Despite the lack of differences in either ROS or pH, STIM1-deficient DCs display surprisingly lower levels of proteolysis, measured by two independent assays, as well as reduced leucyl aminopeptidase activity, characteristic of the endosomal protease IRAP previously implicated in cross-presentation32. Decreased proteolysis is associated with decreased phago–endolysosome fusion, decreased global and periphagosomal Ca2+ signals, and decreased frequency of ER–Ph MCS in STIM1-deficient cells. Although we cannot differentiate whether loss of global or local Ca2+ signals cause reduced fusion events, the high vesicular fusion/fission activity near ER–Ph MCS favours a model where local Ca2+ signals promote local fusion events. It should be noted that decreased cathepsin-dependent proteolysis and reduced phago–lysosome fusion correlated with higher, not lower, levels of cross-presentation in DCs38, 43. Yet, some proteolysis must occur to generate peptides from whole OVA molecules and inhibiting proteolysis with the broad-spectrum inhibitor leupeptin reduces cross-presentation in some44,45,46 although not all47, 48 contexts. Indeed, in the companion study published in this same issue which analyses the function of UNC93B1, a novel STIM1 interactor49, Maschalidi et al. not only confirm a role for STIM1 in cross-presentation, but also observe that decreased proteolysis correlates with decreased cross-presentation. Proteolysis has therefore a bipartite effect on antigen processing, with both negative and positive effects on the MHC-I loading depending on its extent. Our data suggest that finely regulated levels of proteolysis must be reached to favour cross-presentation, and that this fine-tuning is achieved at least in part through Ca2+-dependent regulation of endosome fusion and IRAP delivery.

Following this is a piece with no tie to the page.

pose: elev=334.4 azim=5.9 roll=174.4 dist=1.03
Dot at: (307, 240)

We also considered that antigen export from phagosomes into the cytosol might be affected by STIM1 deletion. Phagosomal export was reported for some but not all antigens50 and cytosol transfer requires ER proteins such as Sec61, tapasin and TAP1. That STIM1 mediates close contacts between the ER and phagosomes argues that at least some ER proteins found on isolated phagosomes are derived from contacts, which may in turn facilitate the delivery of this ER-derived machinery. That the frequency of ER–Ph MCS was fivefold higher in WT DCs as compared to WT neutrophils, yet the frequency of periphagosomal Ca2+ signals is only half that of neutrophils17, as well as the observation of periphagosomal STIM1 puncta without associated Ca2+ signals (Fig. 3e), further support the idea that ER–Ph MCS may have roles beyond Ca2+ signalling in DCs, and that they could partly mediate specialized DC functions that rely on ER proteins. However, no defects in cytosol transfer were observed. On one hand, ER contacts were only decreased by ∼35% upon Stim1 deletion, and potentially, sufficient activity remained to allow effective cytosol transfer. On the other hand, recent data suggests that different ER proteins such as tapasin16, MHC-I8 and Sec617 reach phagosomes through unconventional vesicular trafficking pathways involving the ERGIC, recycling endosome and possibly other compartments. These new findings on alternative trafficking raise the intriguing possibility that endomembrane trafficking is more generally non-canonical in DCs and that specialized compartments analogous to secondary and tertiary granules in neutrophils might exists in DCs. Indeed, a lysosome-like Rab34-dependent compartment delivers NADPH oxidase in DCs48. Since cross-presentation was more strongly impaired than phago–lysosome fusion, STIM1 might regulate alternative Ca2+-dependent trafficking pathways in a way that bypasses the need for cytosol transfer. The generation of better tools to manipulate these pathways will be required to gain a deeper understanding of alternative compartments and the signals that regulate their activity.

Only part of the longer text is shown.